Neuss : Impuls für Jugendarbeit im Barbaraviertel

Zwar wird es ab Sommer ein Angebot für Jugendliche im Barbaraviertel geben, doch der Träger mahnt das knappe Budget an. Das Angebot werde nur umgeschichtet, ein "Mehr" sei es nicht. Das mobile Projekt "Haus on tour" stirbt dafür.

Das Barbaraviertel wird eine feste Anlaufstelle für Jugendliche bekommen. Statt des mobilen Wagens des Vereins Offene Tür ("Haus on tour") wird die ehemalige Hausmeisterwohnung der Barbaraschule zu einer Jugendeinrichtung umgebaut. Dorthin sollen die etwa 400 bis 500 Jugendlichen aus dem Stadtteil, an die sich das Angebot richtet, ab Sommer kommen können. Träger wird — so wird es der Stadtrat voraussichtlich bei seiner Sitzung am 19. April beschließen — ebenfalls der Verein Offene Tür sein.

Das Budget für das Angebot wird laut Jugendamtsleiter Markus Hübner exakt mit der gleichen Höhe veranschlagt, wie bislang für das mobile Angebot "Haus on tour" (HOT): 22 615 Euro pro Jahr plus einmalig 5000 Euro für die Einrichtung. HOT würde damit aber eingestellt werden. Vor sieben Jahren hatte das noch anders geklungen. Damals schrieb die Verwaltung an den Integrationsrat, dass das "Haus on Tour" im Barbaraviertel allein "bei weitem nicht" ausreiche.

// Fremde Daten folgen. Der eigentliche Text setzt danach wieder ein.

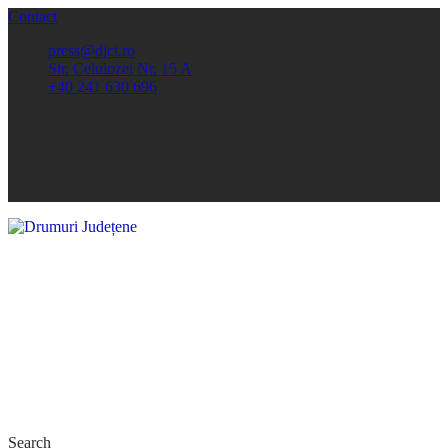
Contact
press@djct.ro
Str. Celulozei Nr. 15 A
+40 241 630 696
Search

Der Vereinsvorstand Albert Wunsch begrüßt zwar, dass die langjährige Arbeit im Barbaraviertel fortgesetzt werden kann, da sein Verein den Zuschlag bekommen hat. Der Finanzrahmen macht ihm allerdings Sorgen. "Die Stadt will mehr Leistung für das gleiche Geld", sagt Wunsch. Für ihn und sein Team sei nicht nachvollziehbar gewesen, wie mit der veranschlagtem Summe die von der Verwaltung ursprünglich angedachten Ziele — eine halbe Fachkraftstelle und mindestens 15 Stunden Öffnungszeit — erreicht werden sollten.

Auch der Mitbewerber, die Caritas, legte ein Konzept vor, das Wunschs Kritik in Bezug auf die Mittel stützte. Die Verwaltung lenkte ein und geht nun von einer Fachkraft mit sieben Stunden pro Woche aus, die die Honorarkräfte anleiten soll. Doch geeignetes Personal zu finden, ist nicht leicht: "Wir hoffen, dass das zügig klappt", sagt Wunsch. Denn "HOT" sei in erster Linie von Honorarkräften und Studenten getragen worden. Das müsste bei dem stationären Angebot wegen des knappen Budgets ähnlich sein. Gerade in dem Problemstadtteil ist das laut Wunsch aber eine Herausforderung: "Vor Ort ist das knallharte Sozialarbeit", sagt er.

Das sieht auch Rebecca Schuh so. Die Leiterin der Neusser Tafel kennt den Ortsteil gut. "Hier müsste noch viel mehr gemacht werden", sagt sie. Bei einer Einrichtung dürfe es nicht bleiben. "Das klingt für mich außerdem etwas nach Provisorium", meint Schuh. Auch die jugendpolitische Sprecherin der SPD, Hannelore Staps, ist der Ansicht, dass das neue Angebot nur "ein erster Schritt" sein kann. Zu den Haushaltsberatungen im Herbst müsse unter Umständen bereits über weiteres Geld für die Jugendeinrichtung gesprochen werden.

Wunsch hofft derweil, die Arbeitskräfte des "Hauses der Jugend" zumindest aushilfsweise in der neuen Einrichtung einsetzen zu können. Aber auch das ist finanziell auf Kante genäht: Dem "Haus der Jugend", das bereits 25 000 Euro einsparen muss, werden neben den anderen Jugendeinrichtungen, Greyhound/Pier 1 und der Alten Post, weiter die Mittel gekürzt: Jeweils 11 000 Euro pro Jahr müssen pro Einrichtung eingespart werden.